Most of the peripherals are connected via I2C and the associated unit tests give examples of how to access them and read data. As an example, the unit test accesses the accelerometer like so:



echo 1 > /sys/devices/virtual/misc/FreescaleAccelerometer/enable
printf '\n'
while [ 1 -eq 1 ] ; do
  printf 'Test for FXOS8700CQ (3-axis linear accelerometer)\n'
  printf '\nPlease check the device ID (Should be 0xC7)\n'
  printf '   Device ID\n'
  WHO_AM_I="$(i2cget -f -y 3 0x1e 0x0D)"
  echo "   WHO_AM_I: ${WHO_AM_I}"
  printf '\nPlease move the Board in different directions\n'
  printf '   AXIS X\n'
  OUT_X_MSB="$(i2cget -f -y 3 0x1e 0x01)"
  OUT_X_LSB="$(i2cget -f -y 3 0x1e 0x02)"
  echo "   OUT_X_MSB: ${OUT_X_MSB}"
  echo "   OUT_X_LSB: ${OUT_X_LSB}"
  printf '\n   AXIS Y\n'
  OUT_Y_MSB="$(i2cget -f -y 3 0x1e 0x03)"
  OUT_Y_LSB="$(i2cget -f -y 3 0x1e 0x04)"
  echo "   OUT_Y_MSB: ${OUT_Y_MSB}"
  echo "   OUT_Y_LSB: ${OUT_Y_LSB}"
  printf '\n   AXIS Z\n'
  OUT_Z_MSB="$(i2cget -f -y 3 0x1e 0x05)"
  OUT_Z_LSB="$(i2cget -f -y 3 0x1e 0x06)"
  echo "   OUT_Z_MSB: ${OUT_Z_MSB}"
  echo "   OUT_Z_LSB: ${OUT_Z_LSB}"
  usleep 300000
  printf "\033[18A\033[K"


So as you can see from the script, the device is locates on i2c bus 3, at address 0x1e.


Accessing register 0x0d will give you the device ID of 0xC7

Accessing register 0x01 will give you the x-axis most significant bit, which obviously will change with the position of the sensor.

Registers 0x02 - 0x06 will give you the current contents of the remaining values sensed.


The audio device can be accessed using the programs amixer, arecord, and aplay.

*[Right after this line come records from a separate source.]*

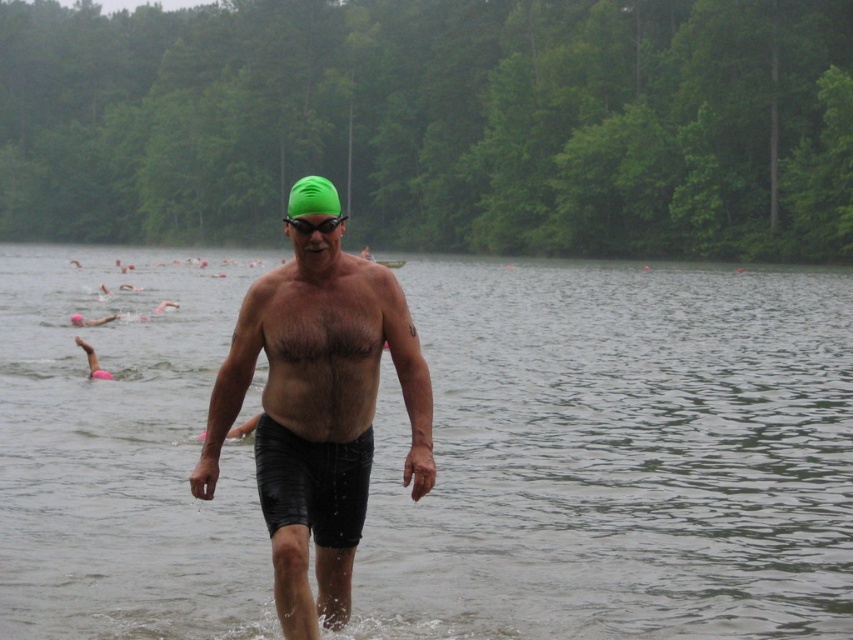
Question: Can you confirm if clear water at center is positioned below green matte swim cap at center?

Choices:
 (A) yes
 (B) no

Answer: (B)

Question: Among these points, which one is nearest to the camera?

Choices:
 (A) (364, 413)
 (B) (294, 504)

Answer: (B)

Question: Can you confirm if clear water at center is positioned above black rubber shorts at center?

Choices:
 (A) yes
 (B) no

Answer: (A)

Question: Which of the following is the closest to the observer?

Choices:
 (A) black rubber shorts at center
 (B) clear water at center

Answer: (A)

Question: Which object is positioned farthest from the green matte swim cap at center?

Choices:
 (A) clear water at center
 (B) black rubber shorts at center

Answer: (A)

Question: Can you confirm if clear water at center is bigger than black rubber shorts at center?

Choices:
 (A) no
 (B) yes

Answer: (B)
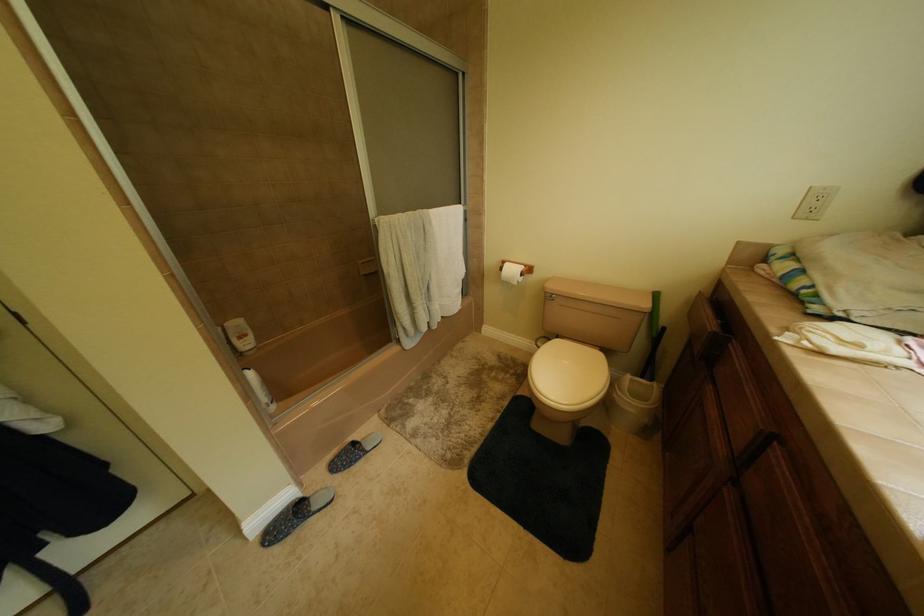
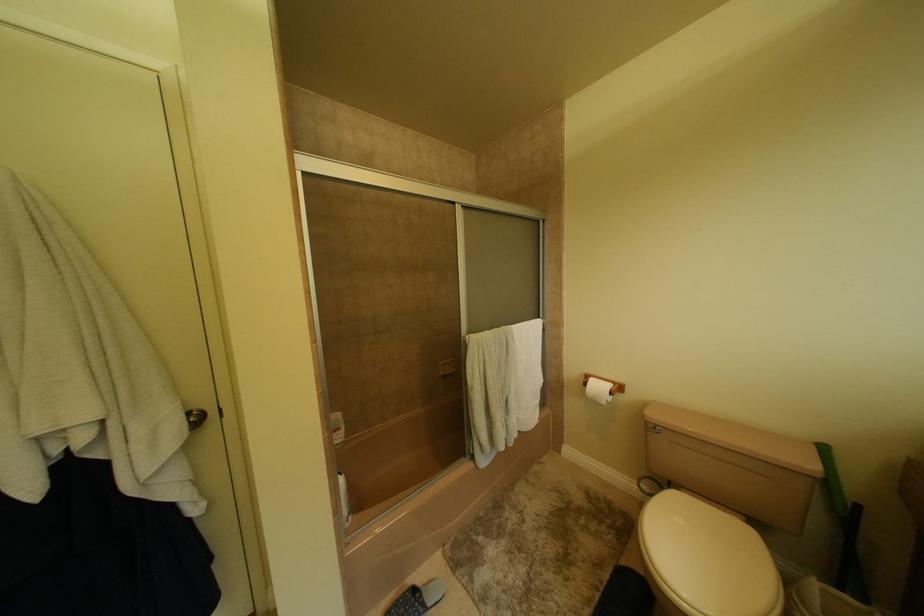
The first image is from the beginning of the video and the second image is from the end. How did the camera likely rotate when shooting the video?

The camera rotated toward left-up.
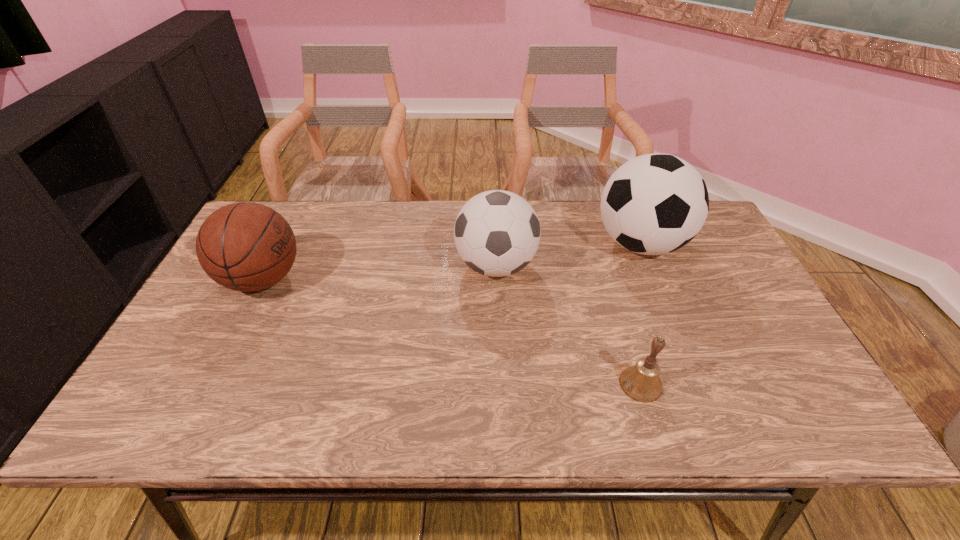
You are a GUI agent. You are given a task and a screenshot of the screen. Output one action in this format:
    pyautogui.click(x=<x>, y=<y>)
    Task: Click on the taller soccer ball
    The width and height of the screenshot is (960, 540).
    Given the screenshot: What is the action you would take?
    pyautogui.click(x=654, y=204)

Identify the location of the tallest object. (654, 204).

I want to click on the shorter soccer ball, so click(x=497, y=233).

Find the location of `the third object from right to left`. the third object from right to left is located at coordinates (497, 233).

I want to click on the leftmost object, so click(x=244, y=246).

The width and height of the screenshot is (960, 540). Find the location of `bell`. bell is located at coordinates (641, 382).

What are the coordinates of `the nearest object` in the screenshot? It's located at (641, 382).

Identify the location of free spot located 0.050m on the right of the taller soccer ball. The width and height of the screenshot is (960, 540). (704, 244).

The width and height of the screenshot is (960, 540). In order to click on free space located 0.310m on the front of the shorter soccer ball in this screenshot , I will do `click(501, 397)`.

Find the location of a particular element. This screenshot has width=960, height=540. free space located 0.210m on the side with brand label of the leftmost object is located at coordinates (379, 279).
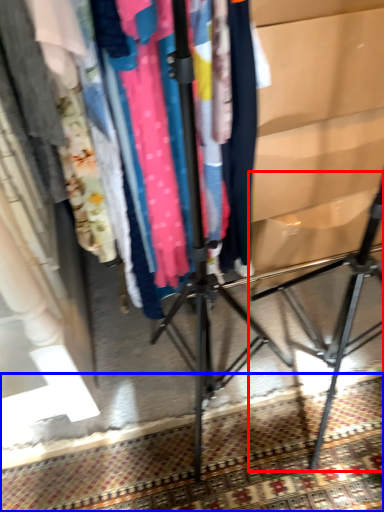
Question: Which of the following is the farthest to the observer, tripod (highlighted by a red box) or mat (highlighted by a blue box)?

Choices:
 (A) tripod
 (B) mat

Answer: (B)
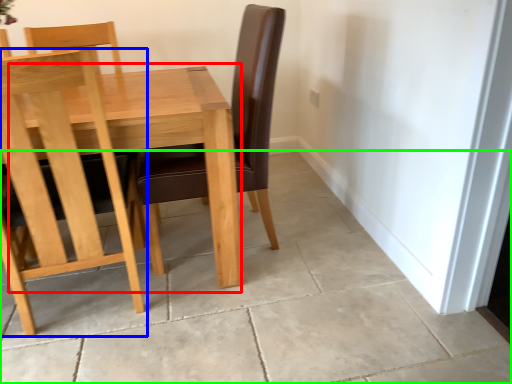
Question: Estimate the real-world distances between objects in this image. Which object is farther from table (highlighted by a red box), chair (highlighted by a blue box) or concrete (highlighted by a green box)?

Choices:
 (A) chair
 (B) concrete

Answer: (B)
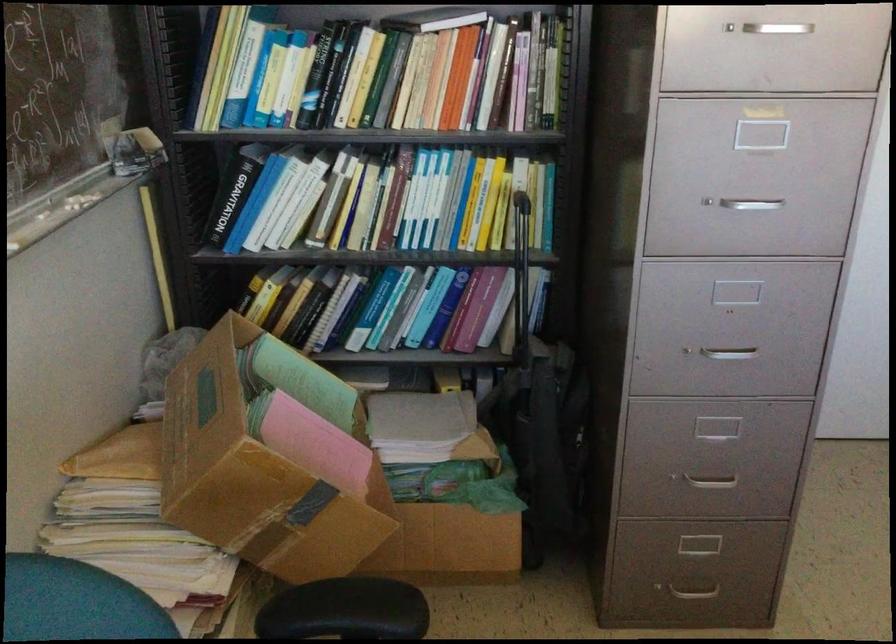
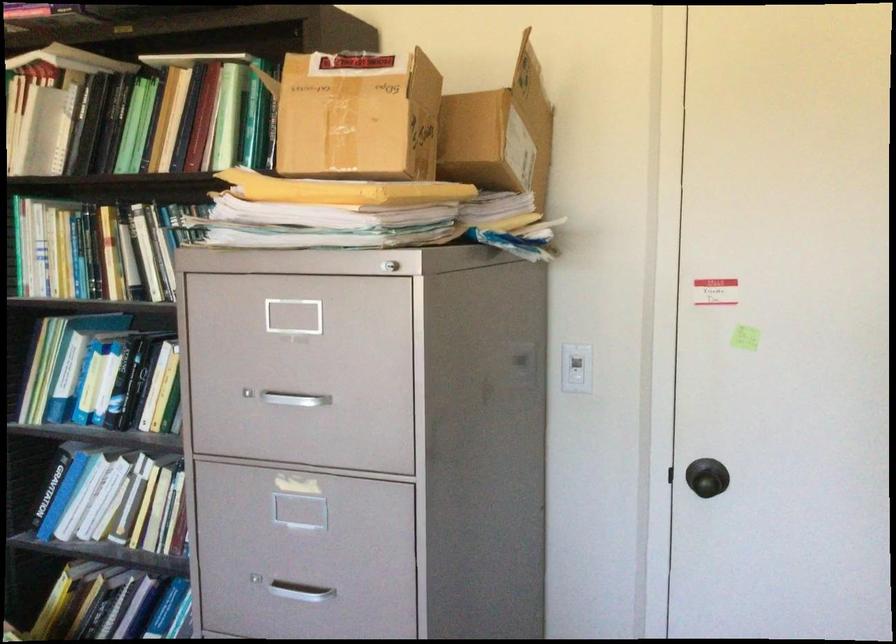
Question: Which direction would the cameraman need to move to produce the second image? Reply with the corresponding letter.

This is demonstrated in the unit test

This script sets the Mic level to 50%, the Capture level to 50%, and records, then plays the captured audio.


Examples for the remaining currently supported devices can be found in the unit test folder.


Several of the devices that this board/kit features that intrigued me the most were not available at the time of this writing. This would be the built-in camera, and access to the Cortex M4 core. Although support is expected soon.


All in all, I think it is a interesting little board with great potential.


I think if I were to learn more about the Yocto distribution and how to include more packages of my choosing, I would be able to exploit this board in greater detail.


The documentation is fairly complete and seemed to be accurate. I followed the instructions as written for loading new images and downloading the distribution and building locally and had no issues.


I'd definitely recommend this board if you are looking for a small device that is able to be powered by a battery, has wi-fi, and bluetooth capability, and also contains an NFC reader. As I mentioned most of the devices are available via I2C, and the peripherals are well documented, both by NXP and by the supplied unit tests.


Something I might like to do in the future to make this a better development platform is to have a more traditional linux distro available that would allow me to do my development on the board, and then package it as a yocto distribution for deployment.